4月、新たなる日常
4月といえば、新生活が始まる季節。
私はこれまで通りの生活で特に変わりない予定だったのだが、3月に母親が亡くなり、期せずして新しい生活の始まりとなった。
新たな日常に慣れるために
新しいといっても、やることは母が入院していた時から同じような感じなので、急にガラッと変わったというよりその延長みたいな感覚だ。
ただ大きく違うのは、これからはその状態が日常になるということ。母の入院中だけ頑張ればよかったのとは訳が違う。もちろん気持ちの面も。
なので、今月はとにかく自分なりの「続けやすい」を探す日々になった。
料理だと、最初は大量に作り置きできるレシピを見ては手当たり次第つくってたけど、これずっと続けんの無理だわ…となり。そこからは自分にとって何が楽かを一番の基準にしてつくるものを決めるようになった。
たとえば、一つはほったらかしにできる工程があるものにするとか、使う調味料が少ないものにするとか。
掃除は、個人的に水回りはちゃんとしたいけど、他は具合を見ながら。ゴミと一緒に「毎日これ全部やる」をポイ。
とまぁ、あれこれ試しながら、とりあえず「お母さんのいない世界」の日常には少しずつ慣れていっている。と思う。
どこかふわふわした日々
けれど、いま大丈夫だから明日も明後日も大丈夫だと言い切る自信はない。いつ悲しみや虚しさの波が来て心が折れるかも分からない。わりと警戒して生きている。
特に4月のはじめの方は、あれもこれもとなんだか生き急いでいる感があったし、今もそういう時はある。
おーおー、ちょっと飛ばしすぎなんじゃね?そう焦るなよ。と、心に飼ってる少年に言わせたりしている。
そして、周りの日常はびっくりするぐらい何事もなく進んでいく。自分の生きている世界はガラリと変わったはずなのに、いつも通りにゴミの日は来るし、近所のスーパーも電車も職場も何もかもいつも通りだ。
母の死は私にとってはとてつもなく大きなことだけど、大多数の人間にはまったく関係のない、世界の片隅で起こったちっぽけな出来事にすぎない。
そのギャップに呆然とする日もあれば、変わらない景色があることに安心する日もある。違う世界になったはずなのにいつも通りがあるということに、不思議な感覚を覚えることもある。
各方面から、落ち着きましたか?と声をかけてもらうことも多々。でも正直なところ、何がどうなったら落ち着いたというのか自分でもよく分からず、まあ少しは…と歯切れの悪い返事しかできないでいる。

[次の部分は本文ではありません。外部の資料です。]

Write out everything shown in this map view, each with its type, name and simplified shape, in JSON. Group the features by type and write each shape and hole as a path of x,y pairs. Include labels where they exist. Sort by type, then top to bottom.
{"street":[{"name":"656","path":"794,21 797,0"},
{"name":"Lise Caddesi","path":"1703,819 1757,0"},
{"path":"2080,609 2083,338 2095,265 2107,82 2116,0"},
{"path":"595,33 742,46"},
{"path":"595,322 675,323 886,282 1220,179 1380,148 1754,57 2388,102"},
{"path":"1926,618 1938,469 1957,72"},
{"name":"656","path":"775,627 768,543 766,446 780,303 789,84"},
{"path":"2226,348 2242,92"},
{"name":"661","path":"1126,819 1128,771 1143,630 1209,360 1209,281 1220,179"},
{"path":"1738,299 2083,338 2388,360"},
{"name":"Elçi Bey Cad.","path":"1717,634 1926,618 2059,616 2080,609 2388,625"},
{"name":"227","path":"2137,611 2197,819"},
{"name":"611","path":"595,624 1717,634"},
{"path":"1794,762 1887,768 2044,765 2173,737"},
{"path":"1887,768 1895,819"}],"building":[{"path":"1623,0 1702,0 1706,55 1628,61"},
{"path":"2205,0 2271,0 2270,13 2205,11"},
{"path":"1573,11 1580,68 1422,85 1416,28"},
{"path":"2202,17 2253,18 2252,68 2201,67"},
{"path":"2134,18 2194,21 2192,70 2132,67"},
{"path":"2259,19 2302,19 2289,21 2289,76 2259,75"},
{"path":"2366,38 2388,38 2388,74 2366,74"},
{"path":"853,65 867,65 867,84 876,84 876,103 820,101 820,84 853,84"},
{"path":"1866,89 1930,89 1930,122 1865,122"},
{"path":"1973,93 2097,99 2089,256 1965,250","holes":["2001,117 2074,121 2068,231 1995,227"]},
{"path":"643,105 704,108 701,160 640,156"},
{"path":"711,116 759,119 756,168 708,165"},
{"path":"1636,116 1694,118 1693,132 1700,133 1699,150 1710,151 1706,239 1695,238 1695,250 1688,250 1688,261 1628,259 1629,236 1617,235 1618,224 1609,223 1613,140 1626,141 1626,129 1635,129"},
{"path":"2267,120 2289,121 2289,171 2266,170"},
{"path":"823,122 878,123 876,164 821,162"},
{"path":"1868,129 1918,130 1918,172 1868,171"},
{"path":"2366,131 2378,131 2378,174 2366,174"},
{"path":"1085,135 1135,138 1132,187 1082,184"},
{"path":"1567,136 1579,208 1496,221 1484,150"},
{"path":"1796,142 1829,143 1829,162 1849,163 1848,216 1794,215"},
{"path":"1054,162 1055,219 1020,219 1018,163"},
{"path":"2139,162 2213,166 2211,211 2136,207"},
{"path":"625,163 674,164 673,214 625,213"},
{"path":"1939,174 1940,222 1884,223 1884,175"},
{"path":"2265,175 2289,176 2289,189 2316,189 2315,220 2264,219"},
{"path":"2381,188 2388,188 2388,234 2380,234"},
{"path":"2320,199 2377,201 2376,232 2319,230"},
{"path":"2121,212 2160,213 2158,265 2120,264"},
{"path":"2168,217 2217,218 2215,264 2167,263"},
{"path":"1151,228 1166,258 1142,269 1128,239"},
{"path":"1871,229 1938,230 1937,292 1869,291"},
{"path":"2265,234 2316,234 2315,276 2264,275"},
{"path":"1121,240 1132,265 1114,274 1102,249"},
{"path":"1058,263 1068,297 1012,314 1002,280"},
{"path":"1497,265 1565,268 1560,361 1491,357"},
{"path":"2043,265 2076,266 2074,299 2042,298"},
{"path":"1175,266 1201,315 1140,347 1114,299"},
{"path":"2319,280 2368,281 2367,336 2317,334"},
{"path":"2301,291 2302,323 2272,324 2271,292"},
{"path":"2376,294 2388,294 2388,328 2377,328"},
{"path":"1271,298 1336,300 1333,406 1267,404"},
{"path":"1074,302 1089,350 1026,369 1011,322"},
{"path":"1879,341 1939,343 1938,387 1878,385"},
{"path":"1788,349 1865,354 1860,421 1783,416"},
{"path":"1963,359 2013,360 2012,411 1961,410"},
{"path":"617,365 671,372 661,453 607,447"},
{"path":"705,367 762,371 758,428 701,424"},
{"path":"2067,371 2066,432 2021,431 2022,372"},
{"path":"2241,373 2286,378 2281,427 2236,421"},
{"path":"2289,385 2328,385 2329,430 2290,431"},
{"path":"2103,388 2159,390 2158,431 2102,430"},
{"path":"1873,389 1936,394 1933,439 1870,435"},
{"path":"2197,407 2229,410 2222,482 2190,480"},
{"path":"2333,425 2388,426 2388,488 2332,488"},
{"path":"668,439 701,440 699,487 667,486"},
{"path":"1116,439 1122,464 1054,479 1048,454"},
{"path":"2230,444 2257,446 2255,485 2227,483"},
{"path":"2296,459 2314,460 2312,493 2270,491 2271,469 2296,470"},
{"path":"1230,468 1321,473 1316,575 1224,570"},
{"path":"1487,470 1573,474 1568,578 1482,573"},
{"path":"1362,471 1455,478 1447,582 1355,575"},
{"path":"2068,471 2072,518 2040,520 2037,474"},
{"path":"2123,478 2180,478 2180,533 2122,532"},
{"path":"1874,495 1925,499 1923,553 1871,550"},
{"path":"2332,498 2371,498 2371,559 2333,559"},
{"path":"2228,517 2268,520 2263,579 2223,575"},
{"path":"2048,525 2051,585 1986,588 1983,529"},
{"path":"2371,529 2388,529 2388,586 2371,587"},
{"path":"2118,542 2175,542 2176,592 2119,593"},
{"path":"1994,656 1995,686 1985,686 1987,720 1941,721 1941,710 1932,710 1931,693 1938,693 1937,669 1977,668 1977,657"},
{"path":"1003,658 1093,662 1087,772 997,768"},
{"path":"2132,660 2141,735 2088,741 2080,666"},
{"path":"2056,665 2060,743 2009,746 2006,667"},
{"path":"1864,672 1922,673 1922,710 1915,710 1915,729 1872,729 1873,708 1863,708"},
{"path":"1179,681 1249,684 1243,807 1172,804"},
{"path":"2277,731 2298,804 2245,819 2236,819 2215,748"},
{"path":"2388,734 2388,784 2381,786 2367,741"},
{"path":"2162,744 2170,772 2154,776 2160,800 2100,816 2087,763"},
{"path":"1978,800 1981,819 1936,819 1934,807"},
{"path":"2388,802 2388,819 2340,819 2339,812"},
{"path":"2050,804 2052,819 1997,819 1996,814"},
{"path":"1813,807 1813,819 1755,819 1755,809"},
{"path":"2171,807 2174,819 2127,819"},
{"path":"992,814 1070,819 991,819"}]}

そういうわけで、「新たなる日常」とは言ってみたものの、まだまだ非日常を生きている状態なのかもしれない。
ささやかな喜びを忘れずに
それでも、そんな日々の中に小さな楽しみはちゃんとある。
母が植えていた庭の花の世話をするようになって、花を観察する楽しみができた。つぼみができたり、花が咲いたりするとこんなにも嬉しいものなのかと思う。母が「見て見て!」と子どもみたいに言っていた気持ちが今になって分かる。
あと、キーマカレーづくりが楽しみになったし、地味にカレー屋巡り計画を始動させている。
色々あるけど
きっと今、母の死という大きな変化を経てそれが日常になっていく途中。突然虚しさや悲しさに襲われることもあれば、嬉しいことや楽しいこともある。なんかよく分からんという感覚も大きい。情緒不安定ともいえるし情緒豊かだともいえる。
どちらにしろ、全部わたしの気持ちであることに変わりはない。
この先の自分の精神状態は知る由もないし、今はまだ知らない感情が渦巻いてくるかもしれない。けれど、それもこれも全部まるっと受け入れながら毎日を生きていけたらいいのかなと今は思っている。